In most of his 87 movies, the blond, blue-eyed boy who once laid tefillin every morning was now cast as  just about the toughest, roughest guy around. But this is only part of the story. Douglas is the author of 11 books, including harsh childhood recollections, explaining the Holocaust to children and love verses to his wife.

Douglas is now reading the proofs for his 12th book, co-authored with his wife and titled, “Kirk and Anne: Letters of Love, Laughter and a Lifetime in Hollywood.”

With all these accomplishments, ask Douglas about his proudest recollection and he will point to his act of moral courage in breaking the Hollywood blacklist of alleged communists during the McCarthy red-hunting era. He did so by insisting that the name of writer Dalton Trumbo, who had been blacklisted for a decade, be publicly credited for the “Spartacus” screenplay, despite warnings that such a provocation would end Douglas’ own Hollywood career.

Most of his old friends who will attend the party are familiar with another of the actor’s talents – for pithy observations on life, love and advice to future generations.

On religious observance: “I don’t think God wants compliments. God wants you to do something with your life and to help others.”

On the appeal of Torah study: “The Torah is the greatest screenplay ever written. It has passion, incest, murder, adultery, really everything.”

When Douglas was as famous for his egocentricity and womanizing as his screen roles, he spared little time and interest for his Jewish heritage. However, he observed, “I always fasted on Yom Kippur. I still worked on the movie set, but I fasted. And let me tell you, it’s not easy making love to Lana Turner on an empty stomach.”

Kirk was upstaged by his second and current wife at the celebration of their 50th wedding anniversary in 2004. The former Anne Buydens startled the guests by announcing that she had converted to Judaism.

“Kirk has been married to two shiksas,” she declared. “It’s about time he married a nice Jewish girl.”
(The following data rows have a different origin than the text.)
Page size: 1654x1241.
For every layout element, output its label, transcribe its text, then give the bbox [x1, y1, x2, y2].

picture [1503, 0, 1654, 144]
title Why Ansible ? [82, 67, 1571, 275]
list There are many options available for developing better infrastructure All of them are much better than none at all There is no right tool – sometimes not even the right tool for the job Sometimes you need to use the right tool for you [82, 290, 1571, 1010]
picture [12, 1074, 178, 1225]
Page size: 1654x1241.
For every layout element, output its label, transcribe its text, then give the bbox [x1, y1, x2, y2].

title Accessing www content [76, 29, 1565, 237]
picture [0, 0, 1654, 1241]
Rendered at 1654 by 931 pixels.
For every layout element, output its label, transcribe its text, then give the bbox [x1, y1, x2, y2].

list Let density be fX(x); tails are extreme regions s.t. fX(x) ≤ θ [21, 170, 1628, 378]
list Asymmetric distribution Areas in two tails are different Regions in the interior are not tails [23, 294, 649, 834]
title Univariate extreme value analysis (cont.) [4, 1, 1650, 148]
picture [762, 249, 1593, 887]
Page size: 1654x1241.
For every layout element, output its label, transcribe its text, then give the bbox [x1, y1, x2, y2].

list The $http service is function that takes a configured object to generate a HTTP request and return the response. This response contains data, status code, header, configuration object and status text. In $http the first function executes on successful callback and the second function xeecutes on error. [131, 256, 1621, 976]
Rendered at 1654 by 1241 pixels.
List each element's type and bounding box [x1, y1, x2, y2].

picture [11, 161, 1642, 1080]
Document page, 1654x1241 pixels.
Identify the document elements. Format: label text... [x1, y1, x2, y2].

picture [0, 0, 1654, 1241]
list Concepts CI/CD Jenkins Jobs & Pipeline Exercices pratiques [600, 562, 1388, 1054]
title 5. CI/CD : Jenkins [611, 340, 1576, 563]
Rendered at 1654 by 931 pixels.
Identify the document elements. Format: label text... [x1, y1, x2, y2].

Douglas has always had a special spot in his heart for Israel. In “The Juggler,” he starred in the first Hollywood feature to be shot in the Jewish state, returning for “Remembrance of Love” and “Cast a Giant Shadow.”

Shortly before his 100th birthday, Douglas recalled a blessing he first pronounced on his 90th birthday.

“In the Jewish tradition, a birthday gives a person special powers and if he issues a blessing, his blessing will come true,” he said.

“I bless all the people in the land of Israel that the current conflicts resolve themselves, that no more people die or are hurt, and that you can continue your lives in peace.”